The place looks more like a play store or a camp kitchen than a grocery distribution site. Cans, boxes and bags of food line the dusty wood shelves. Packing boxes piled to the ceiling teeter in the corners. Paper bags stuffed with crusty loaves of bakery bread fill the table next to the door. Frozen chickens fill the upright freezer. An assortment of household and toiletry items – from sandwich bags to hotel-sized shampoos – fill another table.

"I always think if we can give them cereal and chicken, they get what they need," Sr. Anne says as the first customer disappears back up the steps.

"It feels good to give them the kinds of things they can build a meal around," Sr. Margaret agrees. "Meat, mashed potatoes. Peanut butter and jelly, especially for the kids. The customers are always more concerned about the kids than they are about themselves."

The next customer files in. The tiny room won't hold more than a handful of people at once, so they line up in the hallway outside. It's impossible to guess this woman's age, although her waist-length, honey-colored hair might help her pass for a teenager from behind. She has five in her family. She smiles out from under her hair at Sr. Margaret. Yes, she would like peanut butter and jelly. Her hands are in her pockets. The customers all keep their hands in their pockets.

"There are a lot of people who don't have enough to eat," Sr. Margaret says. "Some have lost their jobs. Some are living in their cars. There are lots of grandmothers taking care of grandchildren."

The next customer is tall and stately, with her long hair styled in corn rows and twisted into a chignon. Her eyebrow is studded with a silver dumbbell. Her men's flannel shirt hangs like a dress, and her men's khaki pants bag around her ankles. Her answers are tight and clipped, "Yes, yes, um hmm." She steps back to allow Sr. Margaret to pick up a box that falls at her feet.

"Everyone who comes here is hungry," Sr. Margaret says when asked - after the customer leaves - how she feels about such a show of seeming ingratitude. "Everyone is suffering."

Mike has a harder time with it. "Sometimes the customers smell bad. Sometimes they smell like alcohol. It's hard to see Jesus in everyone. But the Sisters help me be generous."

Sr. Anne says volunteering here changes them. "We are better people because we come here. You can read about poverty in the paper, but until you meet people struggling with it you don't understand. You find out they're just like you.
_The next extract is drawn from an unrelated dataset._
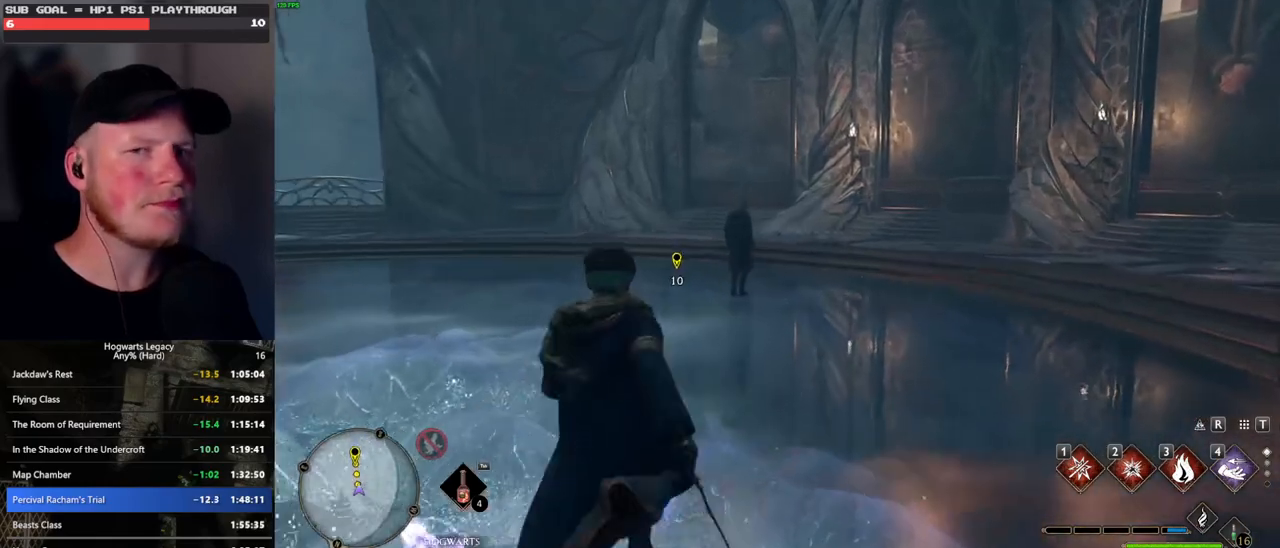
{"keys": ["w"], "mouse": [], "events": []}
I pray, Oh, help them, Lord."

Now a beautiful woman with a faux-fur trimmed black cape is shopping for eight, while the next customer, a genial fellow who has lost a few teeth, is shopping for three. His bulky black coat hangs halfway down his legs, and his pants bunch up at the ankles. He props a cereal box on his shoulder to shield his face.

"We're always out of fresh stuff," Sr. Anne says. "We run out of canned fruit right away, too. And tuna. We get food from the government and from donations. The Sisters of St. Benedict support us. Parishioners donate their old grocery bags, and cans of food, too."

"Somebody gave $2,000 anonymously one time," Sr. Margaret says. "I had to call and ask if it was right. We never received that kind of money before."

The morning is almost over. The final customer appears. She sports an I Dream of Jeanie hairdo, a quilted black jacket and brown velour pants. She wraps and rewraps a scarf around her face. She, like most customers, is embarrassed to be here. Hands stuffed in pockets, voices not often above a whisper, they want to run away. But hunger is a strong motivator, especially when the hunger belongs to the children in their care. So they stay for the food. And when Srs. Anne and Margaret are here, they get something more: a prayer for better days.